這其實是被逼的,沒有靈機,無力可借,只能在勢方面想辦法。
兩者談不上高下,只是因環(huán)境不同,發(fā)展方向有所不同,事實上,如果有充沛的靈機,地球陣道的發(fā)展方向也會逐步向昴宿星域靠近。
有力可借,誰還去研究虛無縹緲的勢呢?
總之,在經(jīng)義方面,地球陣道強于昴宿星域的陣道,但是在實際應(yīng)用與細(xì)微操控上,又有所不足。
楊肆不由暗道一聲僥幸,對方的操控雖然精細(xì),卻匠氣明顯,又很僵硬,顯然是低輩弟子主陣,他也聽說過太乙峰法晨老道陣道無雙的名頭,如果換了法晨老道親來,那他除了眼睜睜的看著地脈匯聚節(jié)點被拖走,沒有第二條路,如今卻是有機會拼一拼。
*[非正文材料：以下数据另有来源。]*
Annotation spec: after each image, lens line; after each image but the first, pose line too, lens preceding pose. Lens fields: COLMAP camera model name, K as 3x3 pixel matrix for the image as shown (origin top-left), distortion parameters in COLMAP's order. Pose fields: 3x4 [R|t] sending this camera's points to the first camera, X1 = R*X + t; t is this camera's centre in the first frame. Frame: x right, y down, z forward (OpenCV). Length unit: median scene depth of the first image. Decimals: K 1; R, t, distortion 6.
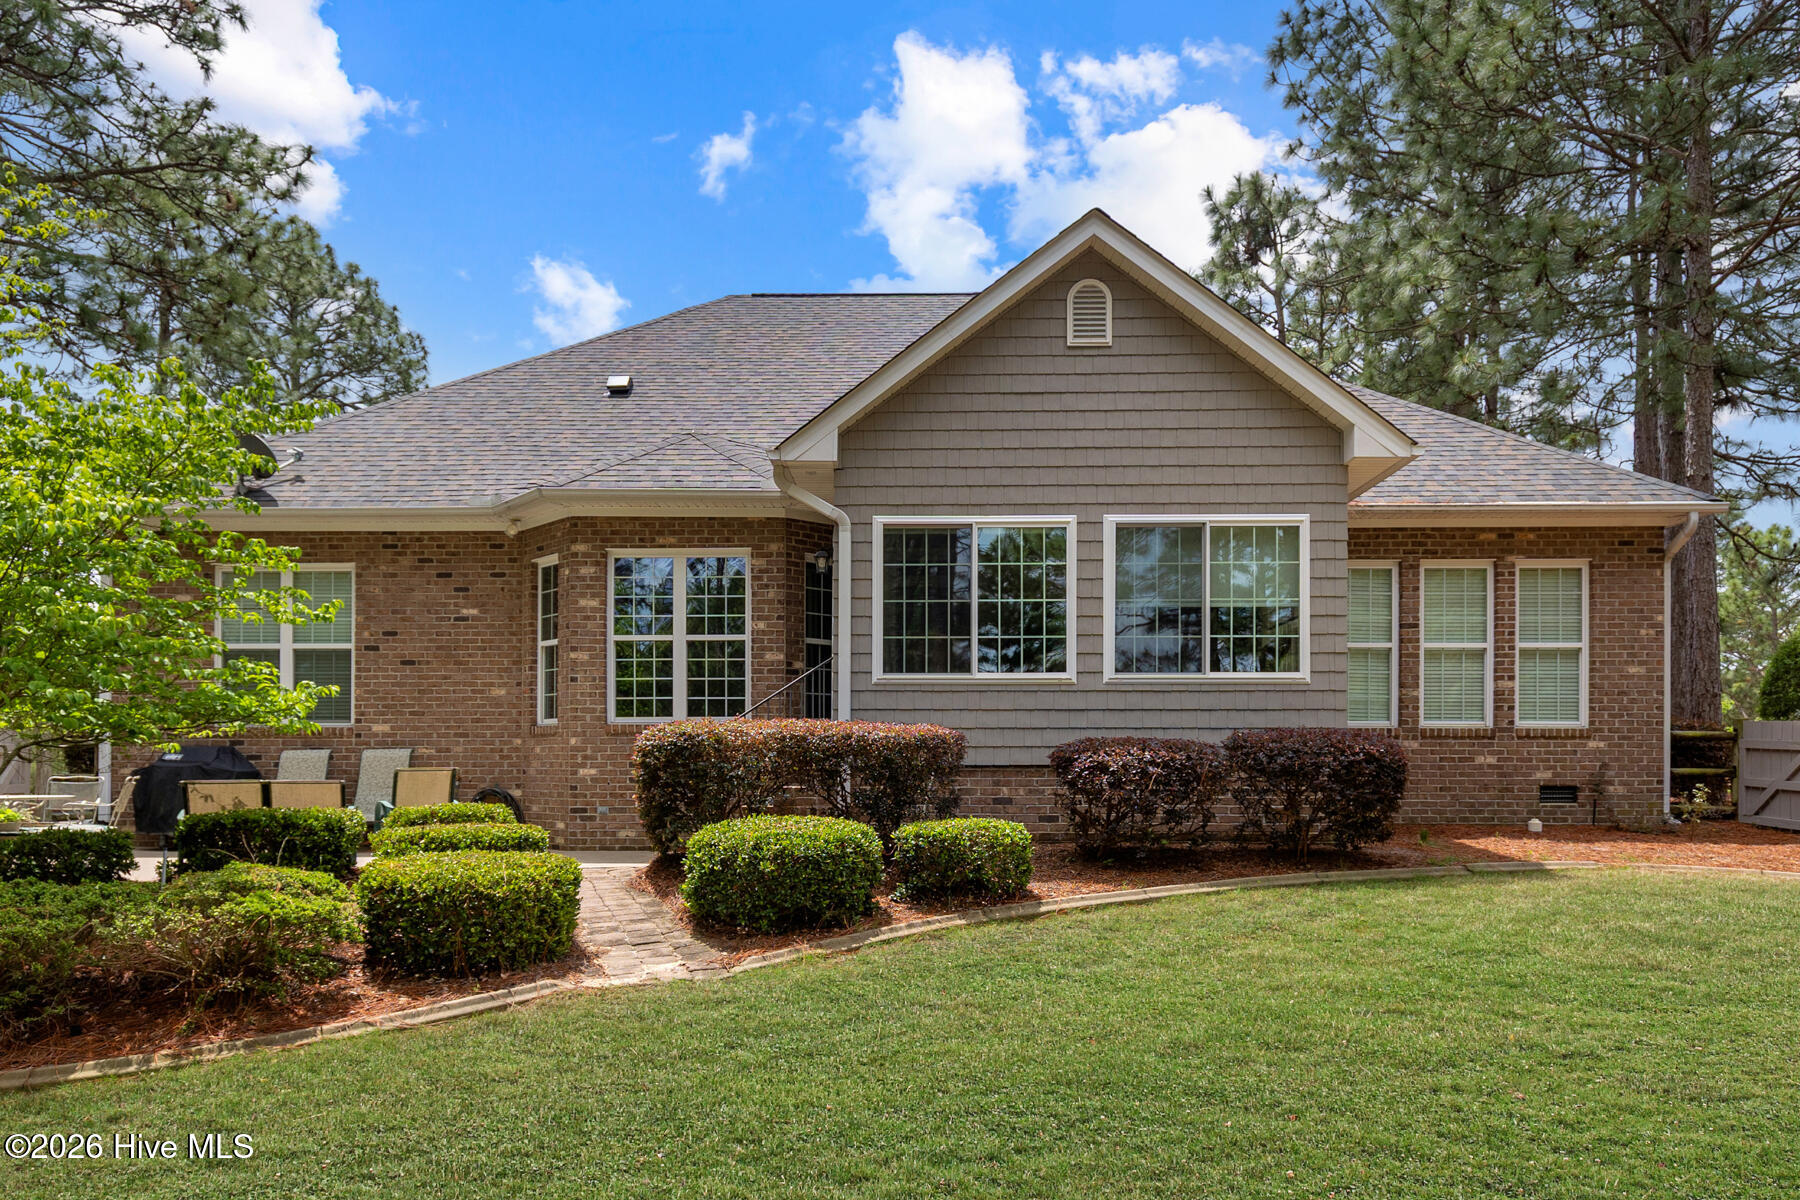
lens RADIAL K [[1224.2, 0, 900.1], [0, 1224.2, 616.8], [0, 0, 1]] dist [-0.002963, -0.002356]
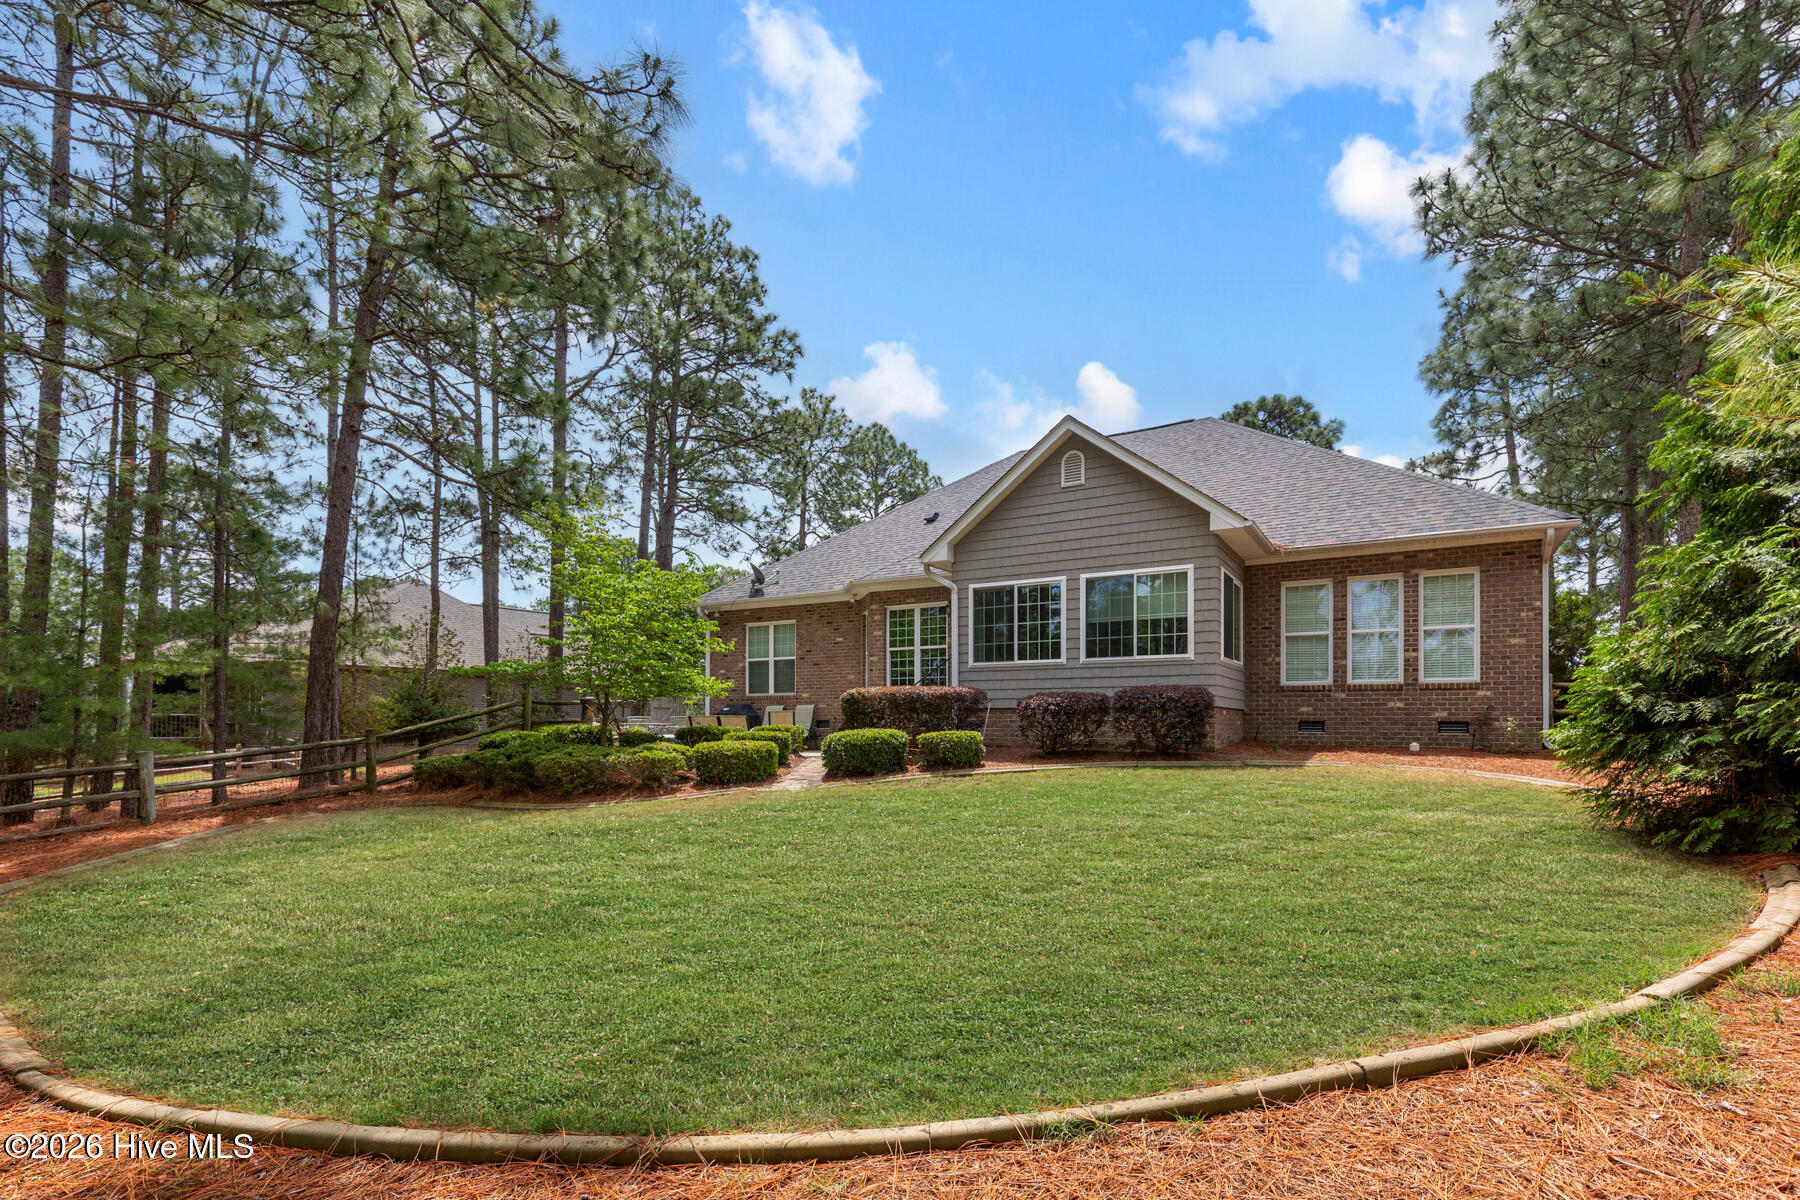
lens RADIAL K [[814.5, 0, 915.2], [0, 814.5, 593.6], [0, 0, 1]] dist [0.001064, 0.000099]
pose [[0.876694, -0.074410, -0.475258, 0.536898], [0.056687, 0.997061, -0.051538, -0.003627], [0.477696, 0.018242, 0.878336, -0.224348]]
楊肆一邊按逆五行操縱著八門金鎖陣,一邊暗暗體會著昴宿星域的陣道變化,那頭的靈華卻是久戰(zhàn)不下,心里有些焦急,深吸了口氣道:“師兄,師妹,那小子除了以陣法束住地脈,并無別的手段,但是他坐在地脈上,天然占有優(yōu)勢,與其和他耗下去,不如來把猛的,你我輸入全部靈力,一把頭將地脈挪過來,包教他回天無力?!?p> “這……”
靈天略一遲疑,便道:“師弟有幾成把握?”
靈華哪有什么把握,主要是他的心態(tài)崩了,打起了孤注一擲的主意,可這種話不能說,于是道:“六七成把握是有的?!?p> 不過他有一句話沒說錯,楊肆坐在地脈上面,具備主場優(yōu)勢,以逸待勞,靠水磨功夫磨不過楊肆,畢竟靈天師兄弟的法力再深厚,能厚的過地脈靈機?
陣法本就有四兩撥千斤的妙用,楊肆出一分力,恐怕他們要出十分才能持平。
“那姑且一試!”
靈天想想也是,點了點頭。
靈華與靈蕓都是筑基初期修為,真元遠(yuǎn)不及筑基巔峰的靈天,每人吞了顆小還丹,這是筑基期專用于恢復(fù)法力的丹藥,稍作調(diào)息,就恢復(fù)了七八成,雙雙看向靈天。
“開始!”
靈天低喝一聲。
三人不再保留,把全身的真元輸入陣盤。
陣盤頓時嗡嗡聲大作,轉(zhuǎn)動的速度陡然加快,那甩出的靈力線條明顯粗大了許多。
“不好!”
楊肆面色一變,他就感覺到,那頭的拉力暴漲,原本被陣法束住的地脈有了不受控制的趨勢,好象有人用暴力在摧毀堤壩一樣。
這顯然是畢其功于一役,他沒料到對方會如此瘋狂,畢竟如地脈移動過快,最終的結(jié)果是誰都掌控不住,就如剎車失靈,一頭撞上山壁,地脈也會斷裂崩潰,山體坍塌,大家一起被活埋,同歸于盡!
“楊家兄弟,怎么了?”
李小妹急喚道。
“有靈石沒?”
楊肆的額角冷汗都流出來了,猛擦了下,就大聲問道。
“有!”
“給我!”
李小妹立刻跳入洞穴底部,把身上的靈石全部掏了出來。
楊肆催促道:“你和花娘子先離開,快!”
“到底發(fā)生什么了?”
花娘子在上面問道。
楊肆連連揮手:“現(xiàn)在沒空解釋,趕緊走!”
“是不是遇上危險啦?”
李小妹想都不帶想的說道:“我好歹有些修為,留下來說不定能幫到你,你別一個人硬撐,大不了一起死!”
花娘子也道:“是啊,多一個人總是多點力量,別耽擱了,反正要不是你,在商洛山我就該死啦!”
“好,做了鬼別怨我!”
楊肆不再勸說,抓起一把靈石吸收,滾滾靈力在經(jīng)脈中流趟,都有種發(fā)脹的感覺,但是他的修為太低,哪怕把靈力發(fā)了瘋的注入陣旗,與對面那全力催動的陣盤相比,仍是杯水車薪。
而在另一邊,靈華也意識到了失控,這時已經(jīng)不是注入真元,而是陣盤在吸他們的真元,三雙手掌,被陣盤牢牢吸住,真元瘋狂的涌入陣盤,化作靈力線條,死命的拖拽地脈。
“師兄,師兄,怎么回事?”
“靈華,你到底行不行?”
靈蕓與靈天驚怒交加,大叫道。
靈華分辯道:“那小子也不知搞了什么,咱們頂住,他必然撐不了太久,挺過去就沒事了!”